┏━━

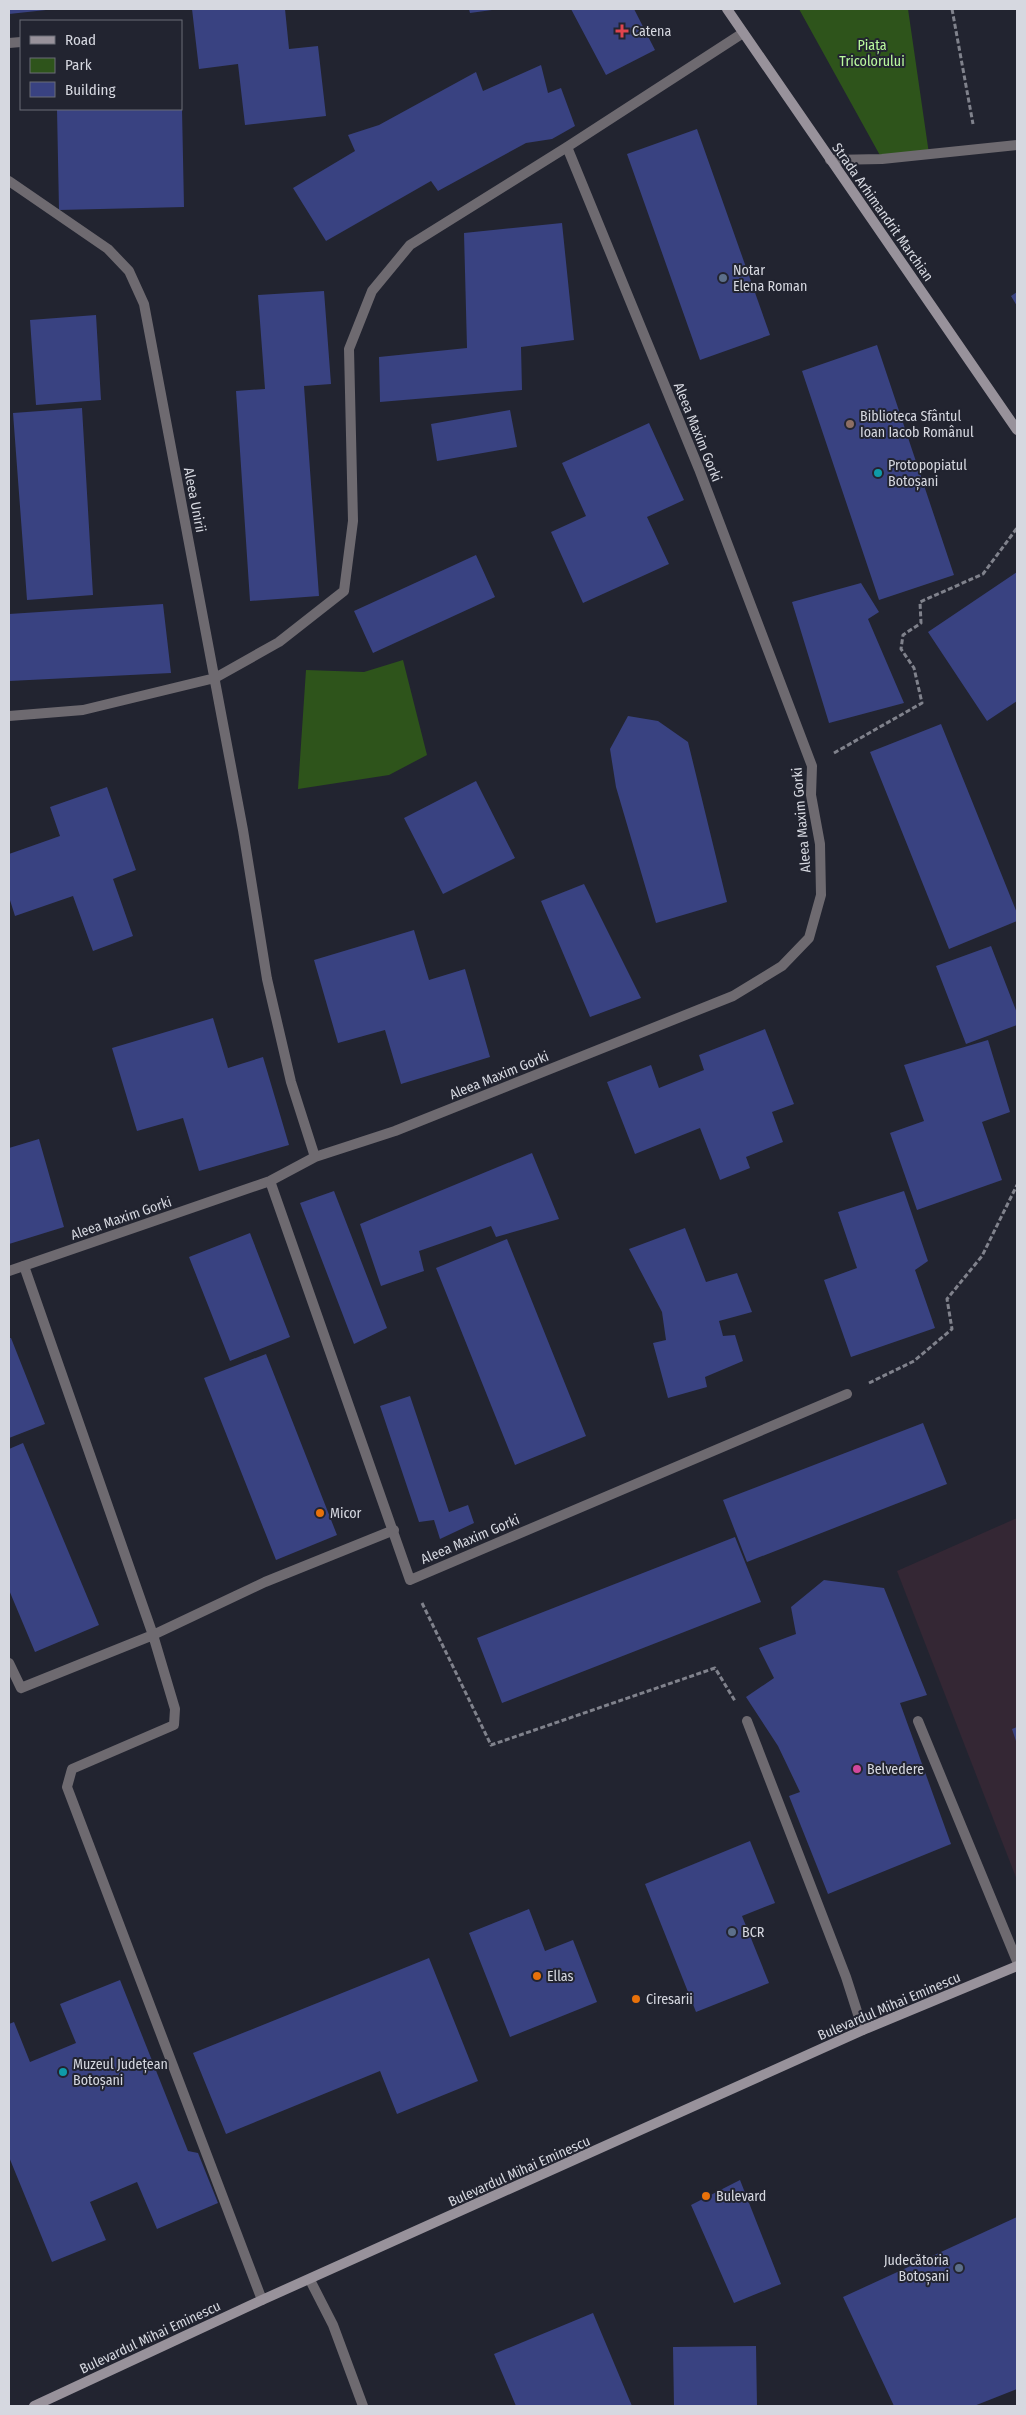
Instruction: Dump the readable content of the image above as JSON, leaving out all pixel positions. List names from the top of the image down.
{
  "streets": {
    "main road": ["Strada Arhimandrit Marchian", "Bulevardul Mihai Eminescu"],
    "street": ["Aleea Maxim Gorki", "Aleea Unirii"]
  },
  "crossings": [
    ["Aleea Maxim Gorki", "Aleea Unirii"]
  ],
  "parks": ["Piața Tricolorului"],
  "places": {
    "health": ["Catena"],
    "other": [
      "Notar Elena Roman",
      "Biblioteca Sfântul Ioan Iacob Românul",
      "Protopopiatul Botoșani",
      "Micor",
      "Belvedere",
      "BCR",
      "Ellas",
      "Ciresarii",
      "Muzeul Județean Botoșani",
      "Bulevard",
      "Judecătoria Botoșani"
    ]
  },
  "legend": ["Road", "Park", "Building"]
}
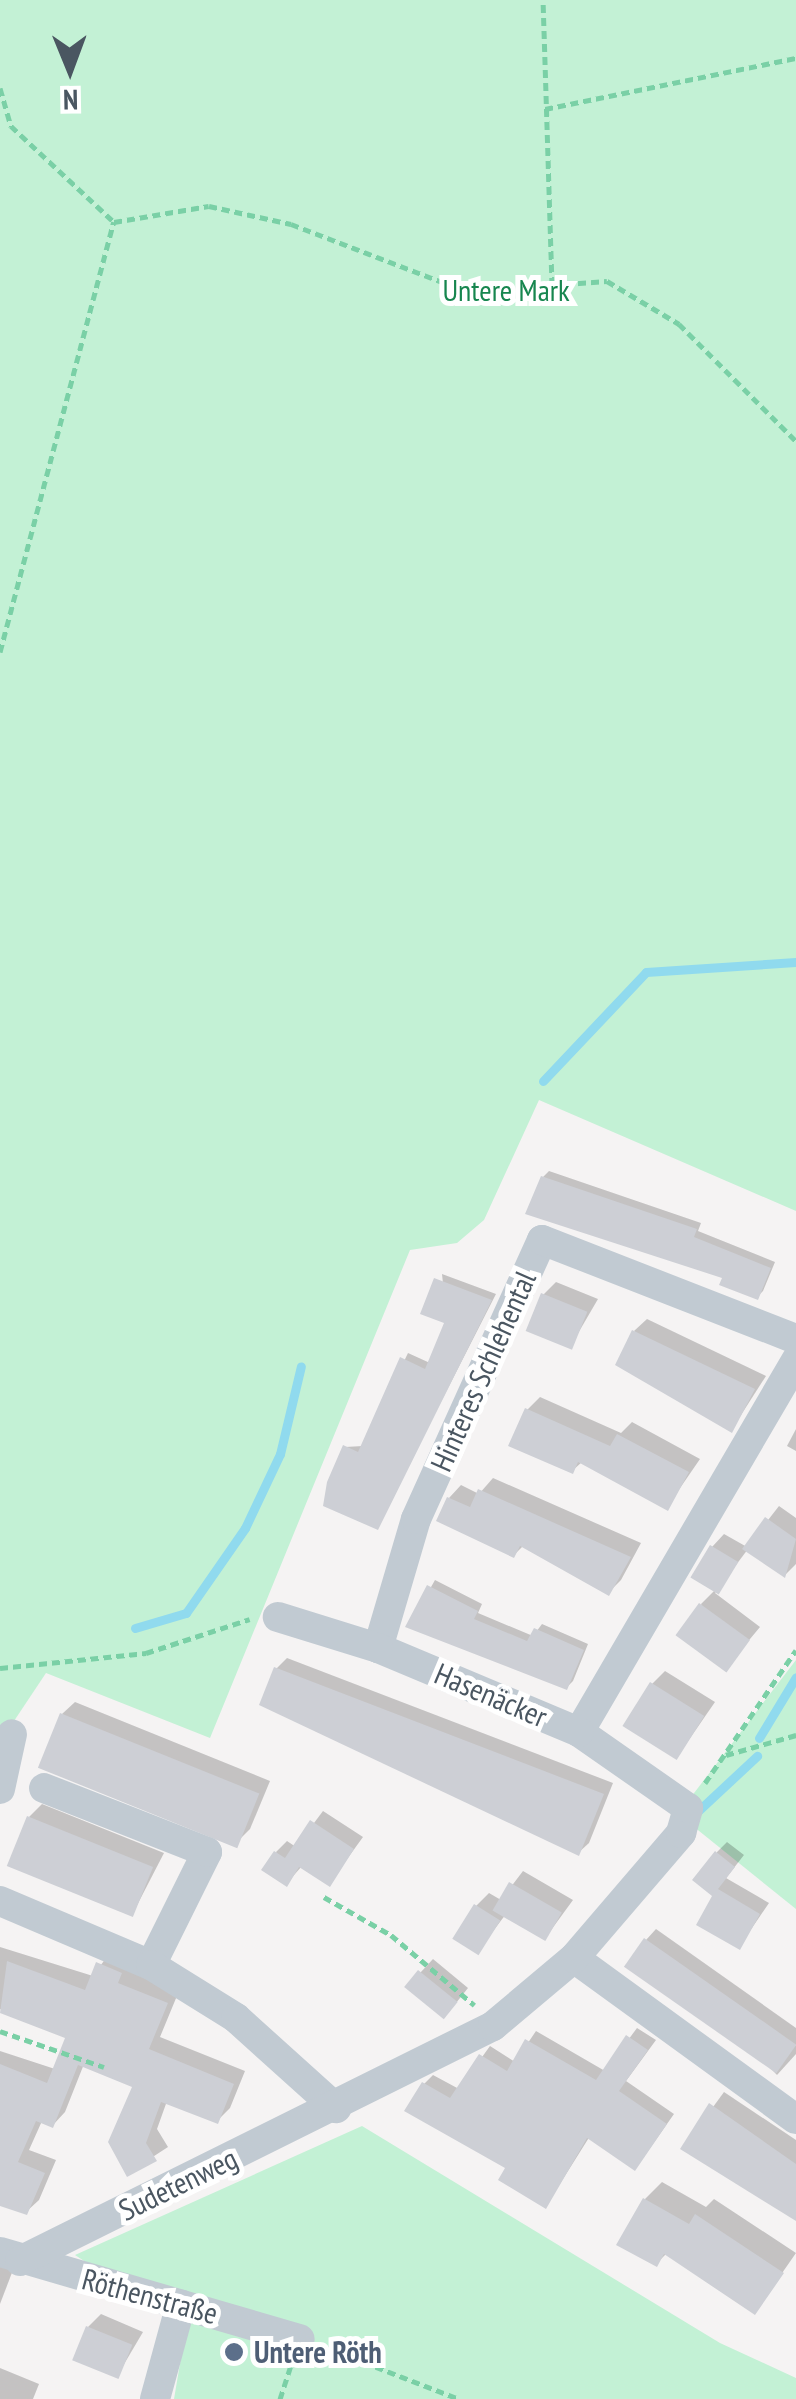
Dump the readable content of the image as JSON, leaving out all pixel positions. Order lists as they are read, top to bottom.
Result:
{
  "streets": {
    "street": [
      "Hinteres Schlehental",
      "Hasenäcker",
      "Sudetenweg",
      "Röthenstraße"
    ]
  },
  "crossings": [
    ["Hinteres Schlehental", "Hasenäcker"],
    ["Hasenäcker", "Sudetenweg"],
    ["Sudetenweg", "Röthenstraße"]
  ],
  "parks": ["Untere Mark"],
  "places": ["Untere Röth"],
  "north": "bottom"
}
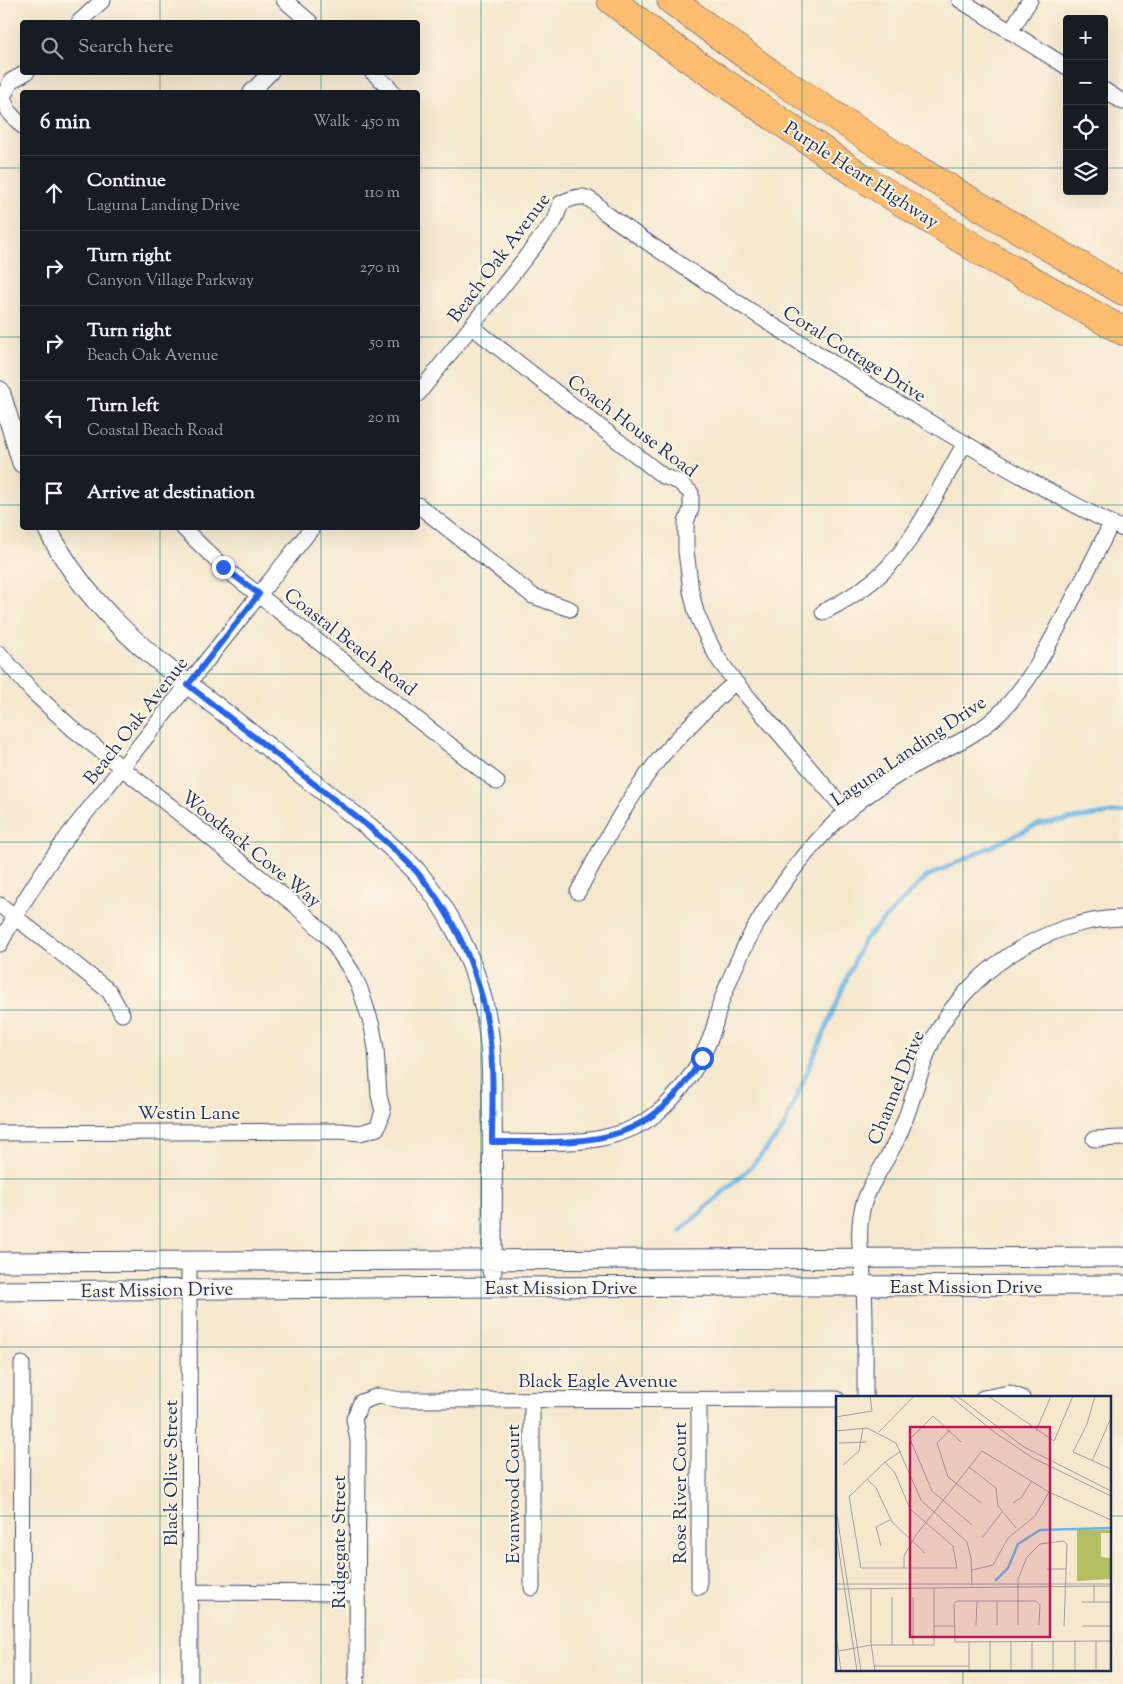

┗━━

--- Task requirements ---
Copy exactly the lines that run from the line containing "Dump the readable content of the image as" to the end of the data, keeping both end lines and dropping every picture.

--- Problem solution ---
Dump the readable content of the image as JSON, leaving out all pixel positions. Order lists as they are read, top to bottom.
Result:
{
  "streets": {
    "street": [
      "Hinteres Schlehental",
      "Hasenäcker",
      "Sudetenweg",
      "Röthenstraße"
    ]
  },
  "crossings": [
    ["Hinteres Schlehental", "Hasenäcker"],
    ["Hasenäcker", "Sudetenweg"],
    ["Sudetenweg", "Röthenstraße"]
  ],
  "parks": ["Untere Mark"],
  "places": ["Untere Röth"],
  "north": "bottom"
}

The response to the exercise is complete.